The one thing to keep in mind when thinking about how Google and other search engines index your content is that it is a program (“robot”) written by people that is trying to find out what your content is about and to categorize it. Unlike the visitors your have to your site who can read the content and make sense of it, the robot may not know the difference between sidebar content and the main content. Therefore, it is your duty to help it along by providing it the best clues you can.
Today we’ll focus on two plugins for WordPress that can help you do just that. Later, we’ll talk about some things you can do to your theme to help.
In the older days, the way that robots knew what your content was about what mostly by the tags in your HTML located between <HEAD> and </HEAD> that told them keywords and descriptions. The problem was that this is like documentation– and many programmers don’t like writing documentation. Oh, and that pesky thing that it’s hard to keep up with dynamic content.

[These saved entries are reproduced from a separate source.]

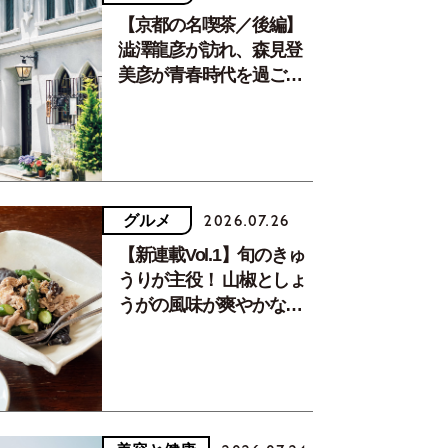
【京都の名喫茶／後編】
澁澤龍彦が訪れ、森見登
美彦が青春時代を過ごし
た文化が息づく居場所。
グルメ
2026.07.26
【新連載Vol.1】旬のきゅ
うりが主役！ 山椒としょ
うがの風味が爽やかな、
夏疲れを癒す10分おかず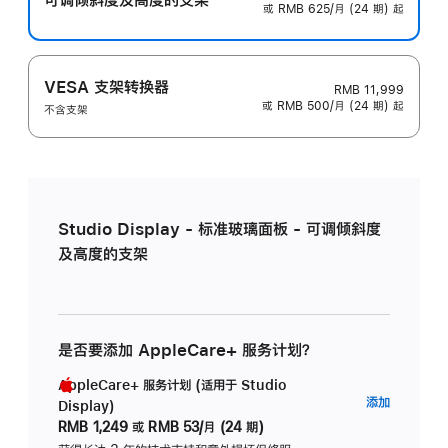
或 RMB 625/月 (24 期) 起
VESA 支架转换器
RMB 11,999
或 RMB 500/月 (24 期) 起
不含支架
Studio Display - 标准玻璃面板 - 可调倾斜度
及高度的支架
是否要添加 AppleCare+ 服务计划？
AppleCare+ 服务计划 (适用于 Studio
AppleC
添加
Display)
服
RMB 1,249
或
RMB 53/月 (24 期)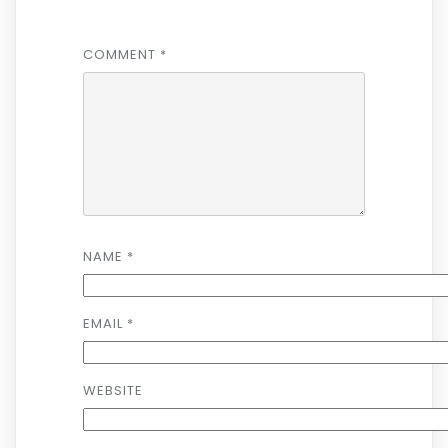
COMMENT
*
NAME
*
EMAIL
*
WEBSITE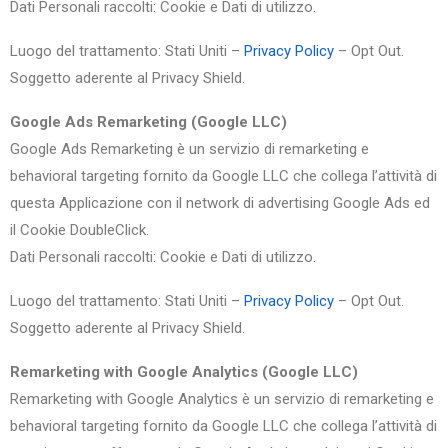
Dati Personali raccolti: Cookie e Dati di utilizzo.
Luogo del trattamento: Stati Uniti –
Privacy Policy
– Opt Out.
Soggetto aderente al Privacy Shield.
Google Ads Remarketing (Google LLC)
Google Ads Remarketing è un servizio di remarketing e
behavioral targeting fornito da Google LLC che collega l’attività di
questa Applicazione con il network di advertising Google Ads ed
il Cookie DoubleClick.
Dati Personali raccolti: Cookie e Dati di utilizzo.
Luogo del trattamento: Stati Uniti –
Privacy Policy
– Opt Out.
Soggetto aderente al Privacy Shield.
Remarketing with Google Analytics (Google LLC)
Remarketing with Google Analytics è un servizio di remarketing e
behavioral targeting fornito da Google LLC che collega l’attività di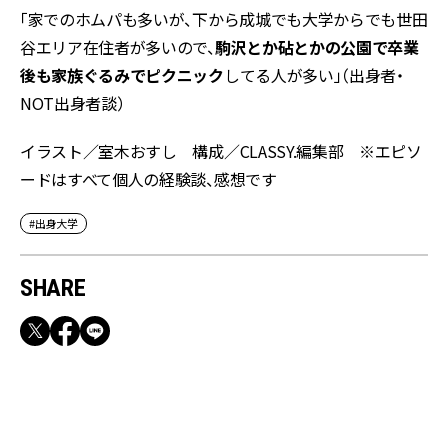
「家でのホムパも多いが、下から成城でも大学からでも世田
谷エリア在住者が多いので、
駒沢とか砧とかの公園で卒業
後も家族ぐるみでピクニック
してる人が多い」（出身者・
NOT出身者談）
イラスト／室木おすし 構成／CLASSY.編集部 ※エピソ
ードはすべて個人の経験談、感想です
#出身大学
SHARE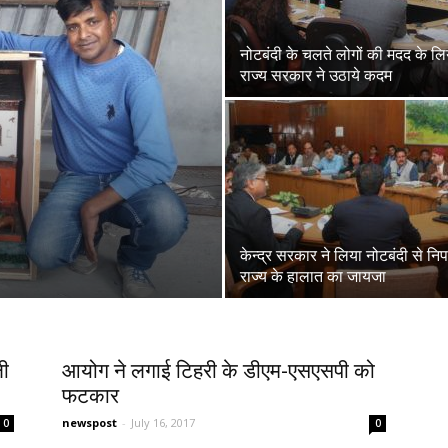
नोटबंदी के चलते लोगों की मदद के लि
राज्य सरकार ने उठाये कदम
केन्द्र सरकार ने लिया नोटबंदी से नि
राज्य के हालात का जायजा
ली
आयोग ने लगाई टिहरी के डीएम-एसएसपी को
फटकार
newspost
-
July 16, 2017
0
0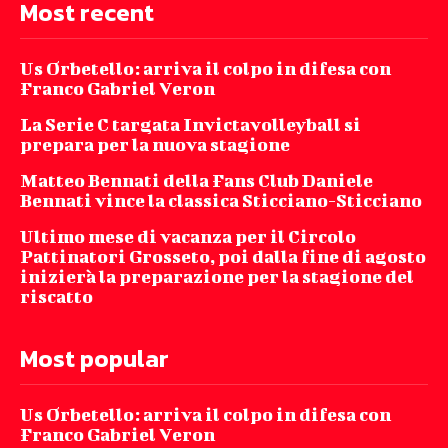
Most recent
Us Orbetello: arriva il colpo in difesa con
Franco Gabriel Veron
La Serie C targata Invictavolleyball si
prepara per la nuova stagione
Matteo Bennati della Fans Club Daniele
Bennati vince la classica Sticciano-Sticciano
Ultimo mese di vacanza per il Circolo
Pattinatori Grosseto, poi dalla fine di agosto
inizierà la preparazione per la stagione del
riscatto
Most popular
Us Orbetello: arriva il colpo in difesa con
Franco Gabriel Veron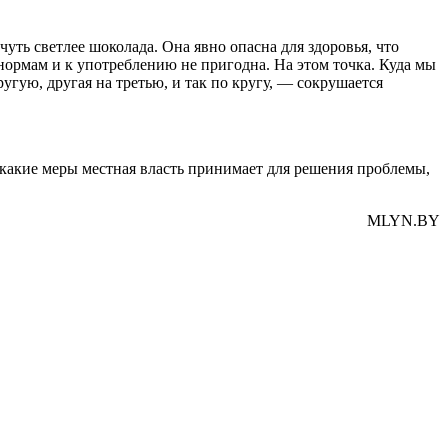
уть светлее шоколада. Она явно опасна для здоровья, что
нормам и к употреблению не пригодна. На этом точка. Куда мы
гую, другая на третью, и так по кругу, — сокрушается
 и какие меры местная власть принимает для решения проблемы,
MLYN.BY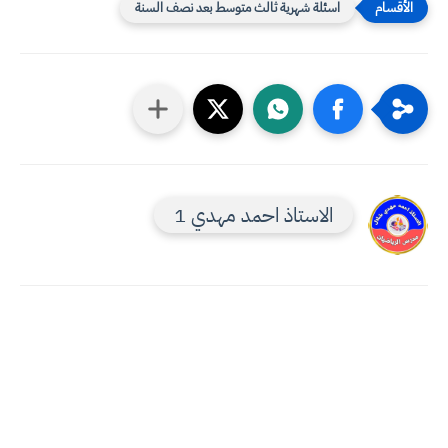
اسئلة شهرية ثالث متوسط بعد نصف السنة
الاستاذ احمد مهدي 1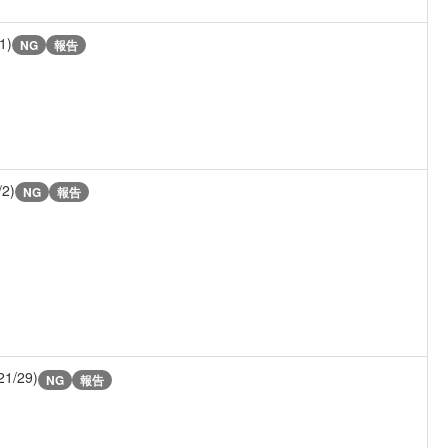
1)
NG
報告
/2)
NG
報告
21/29)
NG
報告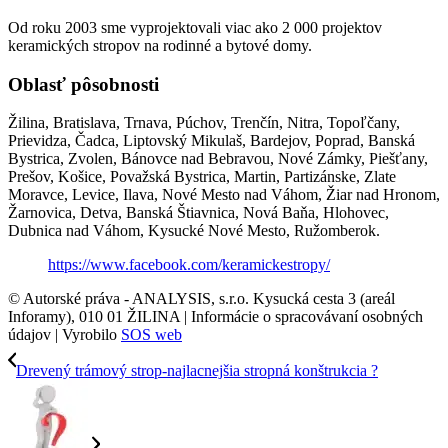
Od roku 2003 sme vyprojektovali viac ako 2 000 projektov
keramických stropov na rodinné a bytové domy.
Oblasť pôsobnosti
Žilina, Bratislava, Trnava, Púchov, Trenčín, Nitra, Topoľčany,
Prievidza, Čadca, Liptovský Mikulaš, Bardejov, Poprad, Banská
Bystrica, Zvolen, Bánovce nad Bebravou, Nové Zámky, Piešťany,
Prešov, Košice, Považská Bystrica, Martin, Partizánske, Zlate
Moravce, Levice, Ilava, Nové Mesto nad Váhom, Žiar nad Hronom,
Žarnovica, Detva, Banská Štiavnica, Nová Baňa, Hlohovec,
Dubnica nad Váhom, Kysucké Nové Mesto, Ružomberok.
https://www.facebook.com/keramickestropy/
© Autorské práva - ANALYSIS, s.r.o. Kysucká cesta 3 (areál
Inforamy), 010 01 ŽILINA | Informácie o spracovávaní osobných
údajov | Vyrobilo
SOS web
Drevený trámový strop-najlacnejšia stropná konštrukcia ?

Enter Add Meta Tags. This Plugin takes an excerpt of your post to put in the description tag, uses your categories for keywords and is configurable. This is great for making your search results look better, and giving the robots more to work with.
The other plugin that will help the robots know more about your site is the Google Sitemap Generator. This plugin produces an XML file for all of your posts and pages on your site. You can then go to Google and register your sitemap and every time you publish a post, your sitemap is updated and Google will know about it.
The usual method for Google to find pages on your site is by following links– and this may lead to the robot not finding all your pages, which is why the Sitemap is a great thing for bloggers.
How has use of these affected your traffic?
Good question. It has been a while since I have installed them.
As far as my sitemap, I have noticed that when I check my Google site for webmasters that I can see that the indexing of my site is going along much better than it had previously. Meaning that the robot is now finding all of my content (and even some of my bad links) which I can then fix.
And the meta data is harder to track. I know that it’s better to have more detailed information on your page– the more that’s unique to the page the better.
To be honest, my page with the best page rank is my homepage because it’s on blogrolls around the web. The others just aren’t as popular. When I figure out how to get people to write about my posts on other blogs with some regularity I’ll let you know! 🙂
I’ve really only had one post that got that viral, and it was a short one that was controversial.
This is a great resource. I am always looking for new ways to increase traffic to my site.